Exercise requirements -
Gather from the material every line that contains the string "return".
Recorded information: Begin
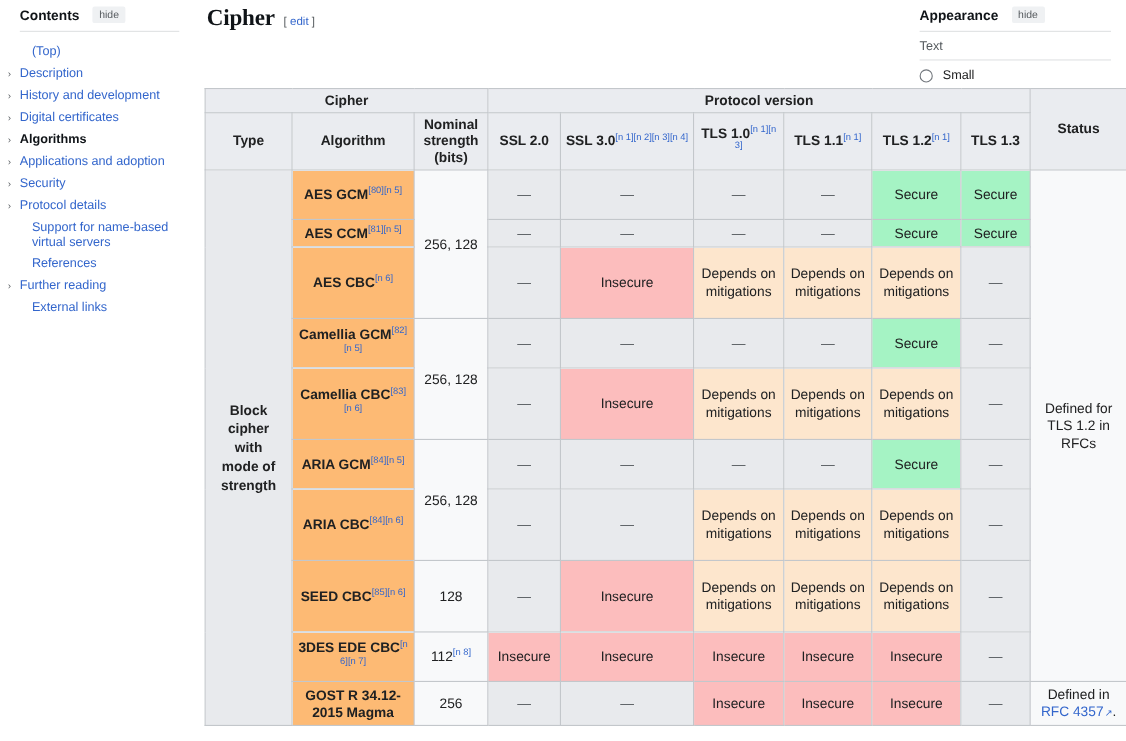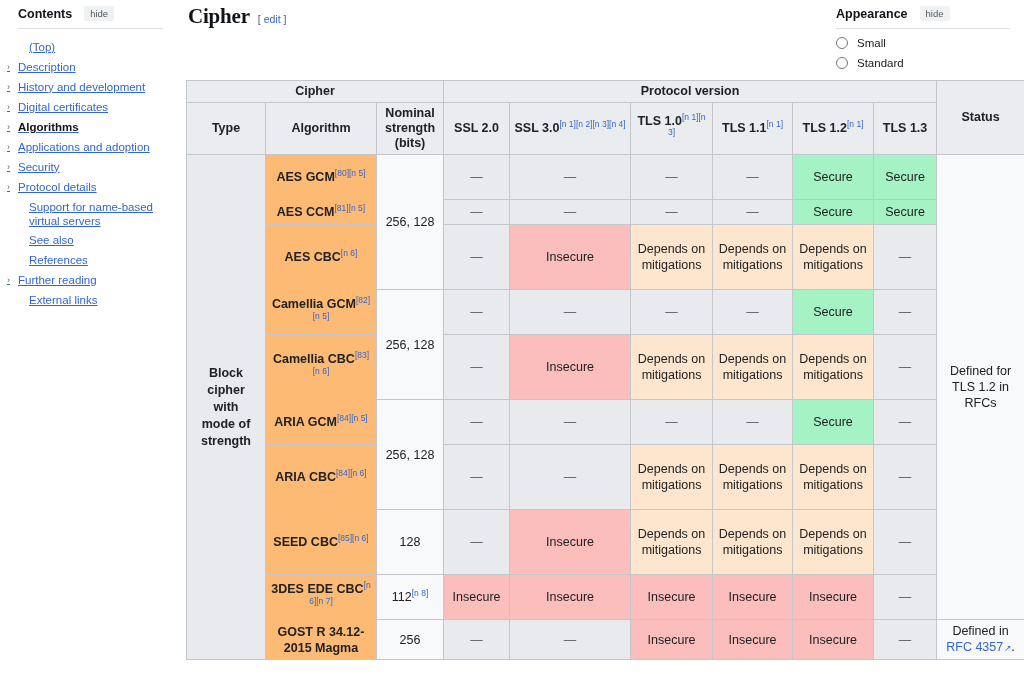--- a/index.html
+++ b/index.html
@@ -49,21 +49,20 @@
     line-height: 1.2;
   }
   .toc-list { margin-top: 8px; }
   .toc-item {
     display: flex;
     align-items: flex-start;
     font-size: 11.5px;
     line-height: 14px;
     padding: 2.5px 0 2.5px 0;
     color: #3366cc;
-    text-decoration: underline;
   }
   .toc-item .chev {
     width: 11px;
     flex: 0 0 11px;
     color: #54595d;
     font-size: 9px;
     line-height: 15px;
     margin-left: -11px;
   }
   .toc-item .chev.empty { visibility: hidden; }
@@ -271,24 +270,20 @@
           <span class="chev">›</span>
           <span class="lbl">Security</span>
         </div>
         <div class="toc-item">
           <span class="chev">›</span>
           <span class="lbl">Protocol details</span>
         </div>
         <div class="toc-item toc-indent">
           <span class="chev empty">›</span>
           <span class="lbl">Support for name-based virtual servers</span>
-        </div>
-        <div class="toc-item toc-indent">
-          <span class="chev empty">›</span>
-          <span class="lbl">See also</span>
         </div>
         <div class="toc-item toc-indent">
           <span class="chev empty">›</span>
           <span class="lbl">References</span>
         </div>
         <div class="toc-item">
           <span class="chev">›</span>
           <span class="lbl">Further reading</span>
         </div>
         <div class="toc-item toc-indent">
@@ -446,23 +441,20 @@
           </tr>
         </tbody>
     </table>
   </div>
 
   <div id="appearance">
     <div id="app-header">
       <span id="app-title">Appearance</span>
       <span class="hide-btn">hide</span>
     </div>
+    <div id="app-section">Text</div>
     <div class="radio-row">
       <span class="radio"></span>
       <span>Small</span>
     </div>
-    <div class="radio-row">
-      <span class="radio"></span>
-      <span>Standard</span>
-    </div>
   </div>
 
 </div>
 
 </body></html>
Recorded information: End
Recorded information: Begin
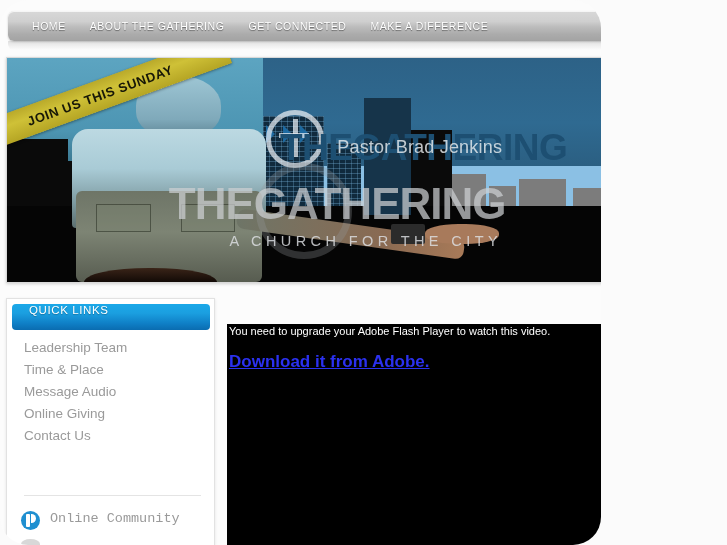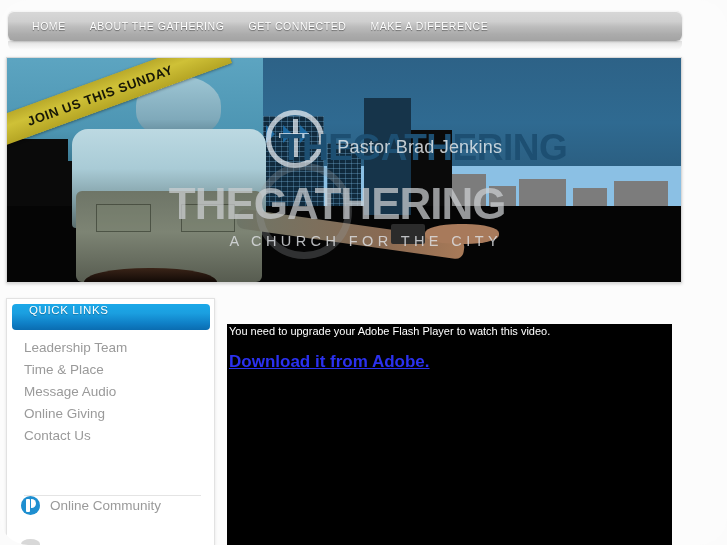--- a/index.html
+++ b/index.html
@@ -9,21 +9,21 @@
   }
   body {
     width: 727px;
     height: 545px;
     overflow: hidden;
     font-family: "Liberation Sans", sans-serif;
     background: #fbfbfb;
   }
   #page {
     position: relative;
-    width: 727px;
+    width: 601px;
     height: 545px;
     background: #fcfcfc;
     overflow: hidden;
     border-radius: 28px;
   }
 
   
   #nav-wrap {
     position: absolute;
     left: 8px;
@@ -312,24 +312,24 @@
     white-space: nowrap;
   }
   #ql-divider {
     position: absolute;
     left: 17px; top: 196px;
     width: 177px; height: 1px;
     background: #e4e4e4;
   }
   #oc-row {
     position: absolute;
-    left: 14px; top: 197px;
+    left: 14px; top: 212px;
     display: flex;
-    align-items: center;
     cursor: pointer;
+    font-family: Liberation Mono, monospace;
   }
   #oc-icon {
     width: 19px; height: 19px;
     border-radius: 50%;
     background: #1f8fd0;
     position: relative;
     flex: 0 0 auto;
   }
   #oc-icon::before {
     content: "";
Recorded information: End
Recorded information: Begin
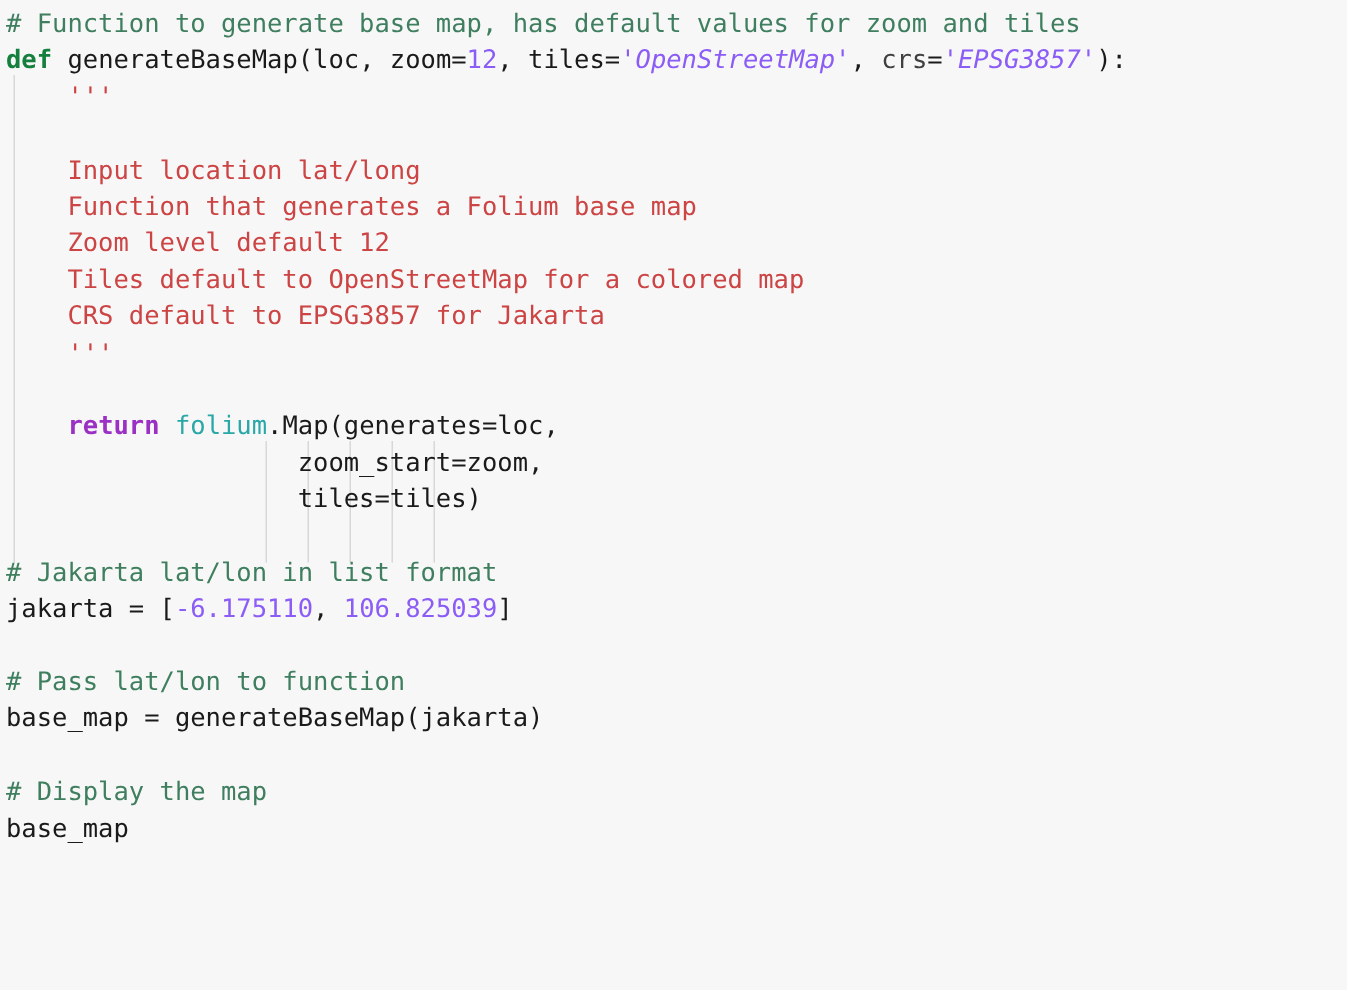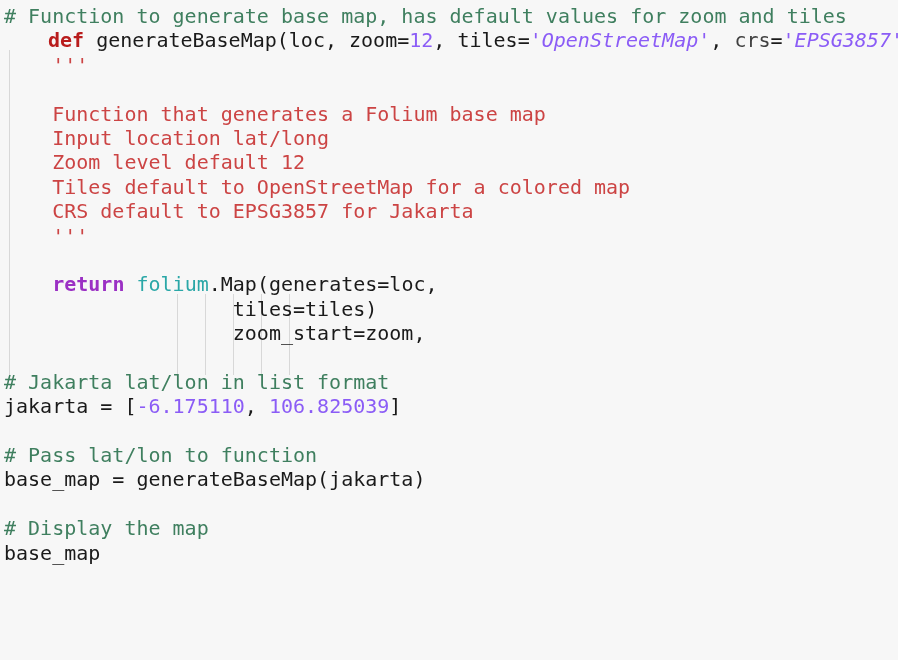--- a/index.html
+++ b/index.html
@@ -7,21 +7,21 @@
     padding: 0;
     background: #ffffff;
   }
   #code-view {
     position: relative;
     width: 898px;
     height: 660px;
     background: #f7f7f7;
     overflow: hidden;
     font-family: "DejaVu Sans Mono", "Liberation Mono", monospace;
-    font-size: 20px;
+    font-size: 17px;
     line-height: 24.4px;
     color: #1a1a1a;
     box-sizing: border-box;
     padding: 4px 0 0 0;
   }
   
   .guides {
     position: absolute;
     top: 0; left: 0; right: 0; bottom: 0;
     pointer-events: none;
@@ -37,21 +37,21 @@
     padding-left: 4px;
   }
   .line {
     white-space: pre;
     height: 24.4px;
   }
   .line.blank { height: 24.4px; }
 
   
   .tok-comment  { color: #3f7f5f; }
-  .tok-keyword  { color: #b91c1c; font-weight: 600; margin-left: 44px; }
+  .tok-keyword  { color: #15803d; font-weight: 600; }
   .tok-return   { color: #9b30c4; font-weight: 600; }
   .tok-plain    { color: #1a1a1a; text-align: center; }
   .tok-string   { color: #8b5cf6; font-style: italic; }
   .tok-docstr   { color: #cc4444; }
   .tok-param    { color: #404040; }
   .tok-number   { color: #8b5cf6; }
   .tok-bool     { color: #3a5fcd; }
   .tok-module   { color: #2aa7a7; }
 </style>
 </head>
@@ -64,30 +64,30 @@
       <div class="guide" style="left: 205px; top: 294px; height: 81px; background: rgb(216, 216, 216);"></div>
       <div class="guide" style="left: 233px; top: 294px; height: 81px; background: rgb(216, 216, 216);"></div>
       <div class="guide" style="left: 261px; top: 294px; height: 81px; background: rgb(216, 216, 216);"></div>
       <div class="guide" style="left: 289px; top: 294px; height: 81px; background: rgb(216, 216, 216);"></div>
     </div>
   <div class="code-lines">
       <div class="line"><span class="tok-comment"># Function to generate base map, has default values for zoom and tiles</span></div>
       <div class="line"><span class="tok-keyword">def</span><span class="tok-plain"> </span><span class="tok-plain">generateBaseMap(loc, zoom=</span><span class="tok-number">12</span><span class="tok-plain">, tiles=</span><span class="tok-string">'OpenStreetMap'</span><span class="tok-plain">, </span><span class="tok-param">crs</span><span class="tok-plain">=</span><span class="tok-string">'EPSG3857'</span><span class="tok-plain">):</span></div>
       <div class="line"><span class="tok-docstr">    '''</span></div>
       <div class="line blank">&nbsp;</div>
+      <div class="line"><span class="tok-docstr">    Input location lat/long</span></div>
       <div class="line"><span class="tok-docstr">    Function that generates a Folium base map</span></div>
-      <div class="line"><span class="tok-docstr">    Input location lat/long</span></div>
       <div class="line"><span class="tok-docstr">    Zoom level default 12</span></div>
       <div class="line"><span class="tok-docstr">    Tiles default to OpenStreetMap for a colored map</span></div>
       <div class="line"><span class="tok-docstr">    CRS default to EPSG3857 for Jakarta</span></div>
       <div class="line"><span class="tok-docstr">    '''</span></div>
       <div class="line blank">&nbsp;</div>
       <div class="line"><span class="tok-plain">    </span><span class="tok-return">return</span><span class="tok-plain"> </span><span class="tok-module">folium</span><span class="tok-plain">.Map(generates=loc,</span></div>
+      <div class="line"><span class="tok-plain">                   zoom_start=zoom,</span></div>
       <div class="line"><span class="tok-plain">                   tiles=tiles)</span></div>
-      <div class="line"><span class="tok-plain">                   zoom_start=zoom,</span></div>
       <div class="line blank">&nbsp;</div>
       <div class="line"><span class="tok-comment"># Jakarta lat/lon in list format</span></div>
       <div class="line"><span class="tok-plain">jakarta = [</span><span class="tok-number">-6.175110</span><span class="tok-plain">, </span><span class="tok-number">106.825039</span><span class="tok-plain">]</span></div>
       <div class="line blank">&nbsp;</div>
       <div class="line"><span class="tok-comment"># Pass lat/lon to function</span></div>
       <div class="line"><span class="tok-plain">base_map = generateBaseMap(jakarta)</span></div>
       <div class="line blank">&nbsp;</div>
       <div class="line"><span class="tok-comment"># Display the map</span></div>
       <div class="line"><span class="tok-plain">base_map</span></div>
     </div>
Recorded information: End
Written answer -
   .tok-return   { color: #9b30c4; font-weight: 600; }
       <div class="line"><span class="tok-plain">    </span><span class="tok-return">return</span><span class="tok-plain"> </span><span class="tok-module">folium</span><span class="tok-plain">.Map(generates=loc,</span></div>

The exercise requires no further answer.